Type errors with BERT example


I'm new to BERT QA model & was trying to follow the example found in this article. The problem is when I run the code attached to the example it produces a Type error as follows TypeError: argmax(): argument 'input' (position 1) must be Tensor, not str.

Here is the code that I've tried running :

import torch
from transformers import BertForQuestionAnswering
from transformers import BertTokenizer

#Model
model = BertForQuestionAnswering.from_pretrained('bert-large-uncased-whole-word-masking-finetuned-squad')

#Tokenizer
tokenizer = BertTokenizer.from_pretrained('bert-large-uncased-whole-word-masking-finetuned-squad')

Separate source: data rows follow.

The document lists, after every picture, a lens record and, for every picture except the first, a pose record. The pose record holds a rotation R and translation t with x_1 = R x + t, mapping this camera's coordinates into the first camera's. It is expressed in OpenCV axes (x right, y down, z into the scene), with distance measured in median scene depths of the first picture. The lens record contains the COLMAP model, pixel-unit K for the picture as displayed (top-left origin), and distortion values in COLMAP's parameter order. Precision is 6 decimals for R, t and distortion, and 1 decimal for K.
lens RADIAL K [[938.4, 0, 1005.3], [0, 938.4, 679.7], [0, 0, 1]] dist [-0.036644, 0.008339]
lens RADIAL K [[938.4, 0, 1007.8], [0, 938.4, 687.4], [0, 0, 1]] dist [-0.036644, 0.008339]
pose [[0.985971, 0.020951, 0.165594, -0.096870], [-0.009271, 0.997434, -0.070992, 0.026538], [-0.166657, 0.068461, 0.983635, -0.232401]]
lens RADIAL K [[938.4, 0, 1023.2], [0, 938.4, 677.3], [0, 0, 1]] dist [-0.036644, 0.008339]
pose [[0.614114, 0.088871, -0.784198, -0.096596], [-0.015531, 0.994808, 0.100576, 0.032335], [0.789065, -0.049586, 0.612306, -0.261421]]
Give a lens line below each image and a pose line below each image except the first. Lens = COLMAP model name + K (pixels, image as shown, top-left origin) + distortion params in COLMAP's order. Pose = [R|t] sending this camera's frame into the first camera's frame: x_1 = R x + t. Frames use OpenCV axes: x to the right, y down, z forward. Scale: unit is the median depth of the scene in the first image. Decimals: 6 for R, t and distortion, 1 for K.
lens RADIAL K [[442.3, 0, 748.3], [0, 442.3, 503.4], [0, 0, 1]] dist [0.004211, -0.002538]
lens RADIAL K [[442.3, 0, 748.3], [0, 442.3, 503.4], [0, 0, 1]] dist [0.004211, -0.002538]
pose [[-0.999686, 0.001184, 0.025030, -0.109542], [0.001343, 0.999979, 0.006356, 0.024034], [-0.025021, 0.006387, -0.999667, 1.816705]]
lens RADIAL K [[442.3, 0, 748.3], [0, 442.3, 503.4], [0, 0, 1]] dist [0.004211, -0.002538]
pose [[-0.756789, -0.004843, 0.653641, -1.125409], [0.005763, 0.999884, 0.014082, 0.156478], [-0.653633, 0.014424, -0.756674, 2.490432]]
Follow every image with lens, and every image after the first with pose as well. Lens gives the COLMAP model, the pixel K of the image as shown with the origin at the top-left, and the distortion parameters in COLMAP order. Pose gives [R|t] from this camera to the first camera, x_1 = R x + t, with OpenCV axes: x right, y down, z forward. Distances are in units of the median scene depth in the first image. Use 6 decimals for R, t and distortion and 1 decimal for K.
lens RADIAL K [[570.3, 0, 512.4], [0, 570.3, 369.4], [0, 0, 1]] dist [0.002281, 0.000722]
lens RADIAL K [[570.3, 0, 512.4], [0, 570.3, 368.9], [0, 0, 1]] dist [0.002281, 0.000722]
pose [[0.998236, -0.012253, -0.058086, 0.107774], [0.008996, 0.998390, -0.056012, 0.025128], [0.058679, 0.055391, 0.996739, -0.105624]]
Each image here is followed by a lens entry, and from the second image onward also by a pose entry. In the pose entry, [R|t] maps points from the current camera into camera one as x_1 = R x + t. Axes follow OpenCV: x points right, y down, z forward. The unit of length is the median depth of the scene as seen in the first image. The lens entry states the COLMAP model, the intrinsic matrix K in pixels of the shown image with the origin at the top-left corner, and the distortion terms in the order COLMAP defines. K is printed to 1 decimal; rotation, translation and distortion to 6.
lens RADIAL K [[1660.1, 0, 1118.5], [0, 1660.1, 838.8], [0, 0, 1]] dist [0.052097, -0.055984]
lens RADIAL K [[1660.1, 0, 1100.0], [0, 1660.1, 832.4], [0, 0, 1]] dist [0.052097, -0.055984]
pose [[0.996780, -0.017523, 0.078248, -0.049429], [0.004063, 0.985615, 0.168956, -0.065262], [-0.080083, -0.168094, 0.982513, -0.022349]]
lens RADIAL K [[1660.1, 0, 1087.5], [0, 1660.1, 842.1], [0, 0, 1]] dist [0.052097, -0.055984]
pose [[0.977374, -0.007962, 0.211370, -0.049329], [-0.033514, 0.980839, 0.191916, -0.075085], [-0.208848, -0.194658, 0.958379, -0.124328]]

question = '''SAMPLE QUESTION"'''

paragraph = '''SAMPLE PARAGRAPH'''
            
encoding = tokenizer.encode_plus(text=question,text_pair=paragraph, add_special=True)

inputs = encoding['input_ids']  #Token embeddings
sentence_embedding = encoding['token_type_ids']  #Segment embeddings
tokens = tokenizer.convert_ids_to_tokens(inputs) #input tokens

start_scores, end_scores = model(input_ids=torch.tensor([inputs]), token_type_ids=torch.tensor([sentence_embedding]))

start_index = torch.argmax(start_scores)

end_index = torch.argmax(end_scores)

answer = ' '.join(tokens[start_index:end_index+1])

The issue appears at line 13 of this code where I'm trying to get the maximum element in start_scores saying that this is not a tensor. When I tried printing this variable it showed "start_logits" as a string. Does anyone know a solution to this issue?


Solution

  • So after referring to the BERT Documentation we identified that the model output object contains multiple properties not only start & end scores. Thus, we applied the following changes to the code.

    
    outputs = model(input_ids=torch.tensor([inputs]),token_type_ids=torch.tensor([sentence_embedding]))
    
    start_index = torch.argmax(outputs.start_logits)
    
    end_index = torch.argmax(outputs.end_logits)
    
    answer = ' '.join(tokens[start_index:end_index+1])
    

    Always refer to the documentation first :"D